The Ulster-Scots ‘Means’ homestead story gets a fresh look.

Page 2 – THE BACK STORY ~ John T. Mann, Director MUSP

On  May 10, 1756, in the early days of the “French and Indian War,” the homestead farm of Thomas Means was attacked by a party of Native Americans. The raid resulted in the deaths of two members of the Means family, another wounded and one taken captive. One member of the raiding party was killed or wounded (reports differ). The conflict occurred at Flying Point in the Harraseeket District of North Yarmouth, Province of Massachusetts Bay (today’s Freeport, Maine).

Although warning had been given about Indian raids in progress, along with the recommendation that outlying settlers should shelter in their nearest garrison house, the family decided to wait until morning to go to the block house at Lower Flying Point.

The Means family lived in a log home near the shore of Maquoit Bay. The small home was occupied by seven people consisting of 33-year-old  Thomas, his pregnant wife Alice, daughters Alice, 6, Jane, 3, an infant son, Robert, 16-year-old Molly (Mary) Finney, sister of the matriarch, and John Martin, a hired man.

Shortly before dawn, several of the attackers, using a log, busted open the barred door, Thomas Means was dragged from his home, and after some altercation, was shot and scalped. Molly and little Alice had been abducted. Mrs. Means, carrying her baby, barricaded the door. One of the attackers shot through a hole in the wall, killing the infant and lodging the bullet in his mother's breast. Sometime during this explosion of events, John Martin, who had been sleeping in the loft, fired his gun down through a gap in the floor timbers and wounded or killed  one of the attackers causing the others to flee and allowing little Alice to escape and hide herself in a gulley behind the house. Later, after Mrs. Means had placed her dead son and husband on the only bed, three year old Jane crawled out from her hiding place in the ash pit below the floor at the back edge of the hearth and found her mother standing beside the bed grieving and believing her entire family had been lost in a matter of minutes. Little Alice arrived from her hiding place in the gulley soon after.

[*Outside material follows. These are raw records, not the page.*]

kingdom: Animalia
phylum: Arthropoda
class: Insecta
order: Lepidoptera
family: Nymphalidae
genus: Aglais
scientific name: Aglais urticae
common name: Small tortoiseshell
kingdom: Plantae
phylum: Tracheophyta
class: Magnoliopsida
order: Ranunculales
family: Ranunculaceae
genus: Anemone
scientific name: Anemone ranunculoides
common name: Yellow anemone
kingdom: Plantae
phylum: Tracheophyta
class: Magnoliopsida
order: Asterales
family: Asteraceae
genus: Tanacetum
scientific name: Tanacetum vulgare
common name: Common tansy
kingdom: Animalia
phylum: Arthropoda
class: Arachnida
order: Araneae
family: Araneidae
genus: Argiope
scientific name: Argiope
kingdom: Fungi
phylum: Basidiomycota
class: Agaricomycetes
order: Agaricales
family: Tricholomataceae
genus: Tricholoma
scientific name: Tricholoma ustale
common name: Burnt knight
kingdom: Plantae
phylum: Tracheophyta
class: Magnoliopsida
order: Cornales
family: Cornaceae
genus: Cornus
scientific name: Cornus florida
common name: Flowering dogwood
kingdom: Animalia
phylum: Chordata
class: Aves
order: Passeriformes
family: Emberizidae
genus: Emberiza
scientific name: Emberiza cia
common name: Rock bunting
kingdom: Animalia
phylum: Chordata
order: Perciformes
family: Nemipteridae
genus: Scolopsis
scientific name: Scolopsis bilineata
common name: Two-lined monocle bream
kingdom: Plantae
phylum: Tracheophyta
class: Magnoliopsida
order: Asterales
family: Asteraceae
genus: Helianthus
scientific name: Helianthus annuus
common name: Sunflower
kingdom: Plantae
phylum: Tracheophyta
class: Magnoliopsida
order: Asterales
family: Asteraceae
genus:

The Indians took Molly with them through the woods to Canada. She was given a blanket and moccasins to supplement her night-wear. Upon her arrival in Quebec, she was sold for work as a farm laborer, but was soon relocated to domestic work having proved to be unsuitable for farm work.  A few months later, Captain William McLellan, of Falmouth, Maine (now Portland), was in Quebec in charge of a group of prisoners being delivered there for exchange. He had known Molly before her capture and secretly arranged for her escape. He came below her window late at night and threw her a rope which she slid down. McLellan brought her back to Falmouth on his vessel. They married shortly afterwards.

Thomas Means’ widow, Alice, later married Colonel George Rogers. They are buried at Flying Point Cemetery in Freeport. Thomas and Robert’s headstone is in Brunswick's First Parish Cemetery. His daughter, Alice, is buried at Old Harpswell Common Burying Ground, alongside her husband, Clement Skolfield, whom she married in 1773. Jane married Joseph Anderson, of Flying Point. Their headstones are at Woodlawn Cemetery on West Street in Freeport.

Thomas Means, II. was born in December 1756, a few months after the death of his father and brother, in the block house at Flying Point. He went on to achieve the rank of major in the Continental Army. He died in 1828, aged 71 or 72. His headstone is at the Mast Landing Cemetery on Upper Mast Landing Road, Freeport.

The Means massacre was the last act of resistance by the indigenous people to occur within the limits of North Yarmouth.

In 1932, a reenactment of the event was held in front of 1,000 people. Nearly all of the actors were descended from one of the Means involved. In July and August 2006, an exhibition and lecture commemorating the event was on view at Freeport's Harrington House and another reenactment was held near the original site.

During the summer of 2021, the Maine Ulster-Scots Project began an initial ground survey to identify the site of the Means family homestead and has now begun a multi-year, formal archaeological dig of the area. Work is expected to continue for several years and yield new information on the daily life and times of Ulster-Scot families living on colonial America’s Eastern Frontier.